AI Article Synopsis

  • The study examines the use of plasma circulating tumor DNA (ctDNA) analysis to predict outcomes in patients with advanced non-small cell lung cancer (NSCLC) that have specific EGFR mutations.* -
  • Data was collected from two phase III trials (AURA3 and FLAURA), focusing on patients treated with either osimertinib or other therapies, showing that non-detectable plasma EGFR mutations correlate with longer progression-free survival (mPFS).* -
  • Findings suggest that monitoring ctDNA changes as early as three weeks into treatment can help predict patient outcomes in advanced NSCLC, highlighting its potential as a useful tool in personalized medicine.*

Article Abstract

Purpose: Plasma circulating tumor DNA (ctDNA) analysis is used for genotyping advanced non-small cell lung cancer (NSCLC); monitoring dynamic ctDNA changes may be used to predict outcomes.
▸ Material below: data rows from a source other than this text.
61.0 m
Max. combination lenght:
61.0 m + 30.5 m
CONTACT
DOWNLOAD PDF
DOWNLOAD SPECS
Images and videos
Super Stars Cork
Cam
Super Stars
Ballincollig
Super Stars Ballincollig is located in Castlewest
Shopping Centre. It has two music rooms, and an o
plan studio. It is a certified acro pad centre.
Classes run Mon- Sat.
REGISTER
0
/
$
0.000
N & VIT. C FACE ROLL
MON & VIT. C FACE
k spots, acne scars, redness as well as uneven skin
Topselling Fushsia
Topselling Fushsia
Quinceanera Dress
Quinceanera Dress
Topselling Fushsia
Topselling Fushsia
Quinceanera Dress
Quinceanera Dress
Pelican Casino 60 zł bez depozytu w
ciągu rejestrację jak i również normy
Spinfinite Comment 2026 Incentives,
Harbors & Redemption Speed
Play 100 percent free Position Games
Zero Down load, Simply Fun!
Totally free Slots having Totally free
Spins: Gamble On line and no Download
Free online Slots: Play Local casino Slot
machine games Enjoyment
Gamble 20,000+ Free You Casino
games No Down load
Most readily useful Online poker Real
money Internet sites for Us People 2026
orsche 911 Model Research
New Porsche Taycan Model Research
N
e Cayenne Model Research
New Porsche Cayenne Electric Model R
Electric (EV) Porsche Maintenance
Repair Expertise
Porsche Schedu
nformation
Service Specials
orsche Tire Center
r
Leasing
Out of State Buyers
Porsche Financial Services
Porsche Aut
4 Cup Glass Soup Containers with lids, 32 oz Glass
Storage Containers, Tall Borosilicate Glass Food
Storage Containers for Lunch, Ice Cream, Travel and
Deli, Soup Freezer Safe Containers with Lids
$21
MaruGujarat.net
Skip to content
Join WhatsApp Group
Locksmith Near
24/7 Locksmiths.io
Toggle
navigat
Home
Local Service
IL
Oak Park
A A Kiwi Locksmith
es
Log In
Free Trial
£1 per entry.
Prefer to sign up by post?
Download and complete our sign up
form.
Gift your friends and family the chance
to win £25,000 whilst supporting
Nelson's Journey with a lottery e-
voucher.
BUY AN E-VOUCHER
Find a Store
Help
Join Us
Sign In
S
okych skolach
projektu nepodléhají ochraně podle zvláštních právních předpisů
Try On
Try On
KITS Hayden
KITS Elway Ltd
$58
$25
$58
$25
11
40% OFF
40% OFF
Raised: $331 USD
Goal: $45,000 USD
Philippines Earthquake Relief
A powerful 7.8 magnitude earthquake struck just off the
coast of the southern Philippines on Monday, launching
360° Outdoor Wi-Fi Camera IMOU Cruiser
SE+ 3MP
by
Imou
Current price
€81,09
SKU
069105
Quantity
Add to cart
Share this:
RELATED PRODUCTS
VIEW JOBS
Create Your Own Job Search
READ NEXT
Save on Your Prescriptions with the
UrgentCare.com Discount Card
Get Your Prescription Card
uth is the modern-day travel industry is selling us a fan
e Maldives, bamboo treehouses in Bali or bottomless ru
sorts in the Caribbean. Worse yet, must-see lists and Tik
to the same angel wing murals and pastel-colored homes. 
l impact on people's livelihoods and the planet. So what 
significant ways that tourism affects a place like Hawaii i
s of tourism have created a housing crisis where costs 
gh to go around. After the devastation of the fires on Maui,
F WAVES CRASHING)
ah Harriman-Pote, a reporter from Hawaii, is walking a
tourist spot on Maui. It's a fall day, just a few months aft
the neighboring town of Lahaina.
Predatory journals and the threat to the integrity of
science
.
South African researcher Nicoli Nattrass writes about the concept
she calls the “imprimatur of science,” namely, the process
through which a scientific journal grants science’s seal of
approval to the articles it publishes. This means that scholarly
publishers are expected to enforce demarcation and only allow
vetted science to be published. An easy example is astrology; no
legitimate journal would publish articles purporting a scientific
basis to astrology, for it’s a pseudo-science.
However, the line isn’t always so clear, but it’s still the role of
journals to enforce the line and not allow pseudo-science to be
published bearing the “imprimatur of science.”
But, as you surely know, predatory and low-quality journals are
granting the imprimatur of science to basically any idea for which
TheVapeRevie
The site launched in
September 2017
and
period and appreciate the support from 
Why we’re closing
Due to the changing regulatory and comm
Patients And Methods: This was a retrospective, exploratory analysis of two phase III trials [AURA3 (NCT02151981), FLAURA (NCT02296125)]. All patients had EGFR mutation-positive (EGFRm; ex19del or L858R) advanced NSCLC; AURA3 also included T790M-positive NSCLC. Osimertinib (FLAURA, AURA3), or comparator EGFR-tyrosine kinase inhibitor (EGFR-TKI; gefitinib/erlotinib; FLAURA), or platinum-based doublet chemotherapy (AURA3) was given. Plasma EGFRm was analyzed at baseline and Weeks 3/6 by droplet digital PCR. Outcomes were assessed by detectable/non-detectable baseline plasma EGFRm and plasma EGFRm clearance (non-detection) at Weeks 3/6.

Results: In AURA3 (n = 291), non-detectable versus detectable baseline plasma EGFRm had longer median progression-free survival [mPFS; HR, 0.48; 95% confidence interval (CI), 0.33-0.68; P < 0.0001]. In patients with Week 3 clearance versus non-clearance (n = 184), respectively, mPFS (months; 95% CI) was 10.9 (8.3-12.6) versus 5.7 (4.1-9.7) with osimertinib and 6.2 (4.0-9.7) versus 4.2 (4.0-5.1) with platinum-pemetrexed. In FLAURA (n = 499), mPFS was longer with non-detectable versus detectable baseline plasma EGFRm (HR, 0.54; 95% CI, 0.41-0.70; P < 0.0001). For Week 3 clearance versus non-clearance (n = 334), respectively, mPFS was 19.8 (15.1 to not calculable) versus 11.3 (9.5-16.5) with osimertinib and 10.8 (9.7-11.1) versus 7.0 (5.6-8.3) with comparator EGFR-TKI. Similar outcomes were observed by Week 6 clearance/non-clearance.

Conclusions: Plasma EGFRm analysis as early as 3 weeks on-treatment has the potential to predict outcomes in EGFRm advanced NSCLC.